### About this exercise
Retype each entry exactly as written, and keep the pictures out of the copy.

-*-*-

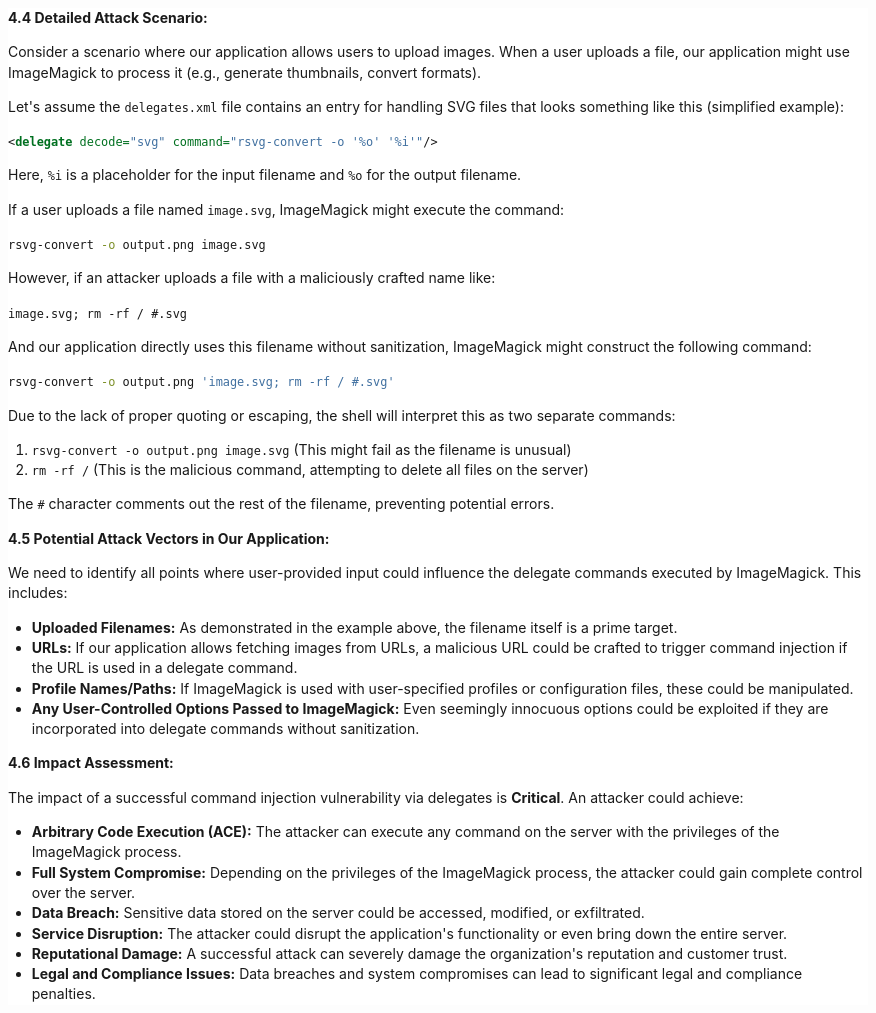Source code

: **4.4 Detailed Attack Scenario:**

Consider a scenario where our application allows users to upload images. When a user uploads a file, our application might use ImageMagick to process it (e.g., generate thumbnails, convert formats).

Let's assume the `delegates.xml` file contains an entry for handling SVG files that looks something like this (simplified example):

```xml
<delegate decode="svg" command="rsvg-convert -o '%o' '%i'"/>
```

Here, `%i` is a placeholder for the input filename and `%o` for the output filename.

If a user uploads a file named `image.svg`, ImageMagick might execute the command:

```bash
rsvg-convert -o output.png image.svg
```

However, if an attacker uploads a file with a maliciously crafted name like:

```
image.svg; rm -rf / #.svg
```

And our application directly uses this filename without sanitization, ImageMagick might construct the following command:

```bash
rsvg-convert -o output.png 'image.svg; rm -rf / #.svg'
```

Due to the lack of proper quoting or escaping, the shell will interpret this as two separate commands:

1. `rsvg-convert -o output.png image.svg` (This might fail as the filename is unusual)
2. `rm -rf /` (This is the malicious command, attempting to delete all files on the server)

The `#` character comments out the rest of the filename, preventing potential errors.

**4.5 Potential Attack Vectors in Our Application:**

We need to identify all points where user-provided input could influence the delegate commands executed by ImageMagick. This includes:

*   **Uploaded Filenames:** As demonstrated in the example above, the filename itself is a prime target.
*   **URLs:** If our application allows fetching images from URLs, a malicious URL could be crafted to trigger command injection if the URL is used in a delegate command.
*   **Profile Names/Paths:** If ImageMagick is used with user-specified profiles or configuration files, these could be manipulated.
*   **Any User-Controlled Options Passed to ImageMagick:**  Even seemingly innocuous options could be exploited if they are incorporated into delegate commands without sanitization.

**4.6 Impact Assessment:**

The impact of a successful command injection vulnerability via delegates is **Critical**. An attacker could achieve:

*   **Arbitrary Code Execution (ACE):** The attacker can execute any command on the server with the privileges of the ImageMagick process.
*   **Full System Compromise:** Depending on the privileges of the ImageMagick process, the attacker could gain complete control over the server.
*   **Data Breach:** Sensitive data stored on the server could be accessed, modified, or exfiltrated.
*   **Service Disruption:** The attacker could disrupt the application's functionality or even bring down the entire server.
*   **Reputational Damage:** A successful attack can severely damage the organization's reputation and customer trust.
*   **Legal and Compliance Issues:** Data breaches and system compromises can lead to significant legal and compliance penalties.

-*-*-

### Response
Source code

: **4.4 Detailed Attack Scenario:**

Consider a scenario where our application allows users to upload images. When a user uploads a file, our application might use ImageMagick to process it (e.g., generate thumbnails, convert formats).

Let's assume the `delegates.xml` file contains an entry for handling SVG files that looks something like this (simplified example):

```xml
<delegate decode="svg" command="rsvg-convert -o '%o' '%i'"/>
```

Here, `%i` is a placeholder for the input filename and `%o` for the output filename.

If a user uploads a file named `image.svg`, ImageMagick might execute the command:

```bash
rsvg-convert -o output.png image.svg
```

However, if an attacker uploads a file with a maliciously crafted name like:

```
image.svg; rm -rf / #.svg
```

And our application directly uses this filename without sanitization, ImageMagick might construct the following command:

```bash
rsvg-convert -o output.png 'image.svg; rm -rf / #.svg'
```

Due to the lack of proper quoting or escaping, the shell will interpret this as two separate commands:

1. `rsvg-convert -o output.png image.svg` (This might fail as the filename is unusual)
2. `rm -rf /` (This is the malicious command, attempting to delete all files on the server)

The `#` character comments out the rest of the filename, preventing potential errors.

**4.5 Potential Attack Vectors in Our Application:**

We need to identify all points where user-provided input could influence the delegate commands executed by ImageMagick. This includes:

*   **Uploaded Filenames:** As demonstrated in the example above, the filename itself is a prime target.
*   **URLs:** If our application allows fetching images from URLs, a malicious URL could be crafted to trigger command injection if the URL is used in a delegate command.
*   **Profile Names/Paths:** If ImageMagick is used with user-specified profiles or configuration files, these could be manipulated.
*   **Any User-Controlled Options Passed to ImageMagick:**  Even seemingly innocuous options could be exploited if they are incorporated into delegate commands without sanitization.

**4.6 Impact Assessment:**

The impact of a successful command injection vulnerability via delegates is **Critical**. An attacker could achieve:

*   **Arbitrary Code Execution (ACE):** The attacker can execute any command on the server with the privileges of the ImageMagick process.
*   **Full System Compromise:** Depending on the privileges of the ImageMagick process, the attacker could gain complete control over the server.
*   **Data Breach:** Sensitive data stored on the server could be accessed, modified, or exfiltrated.
*   **Service Disruption:** The attacker could disrupt the application's functionality or even bring down the entire server.
*   **Reputational Damage:** A successful attack can severely damage the organization's reputation and customer trust.
*   **Legal and Compliance Issues:** Data breaches and system compromises can lead to significant legal and compliance penalties.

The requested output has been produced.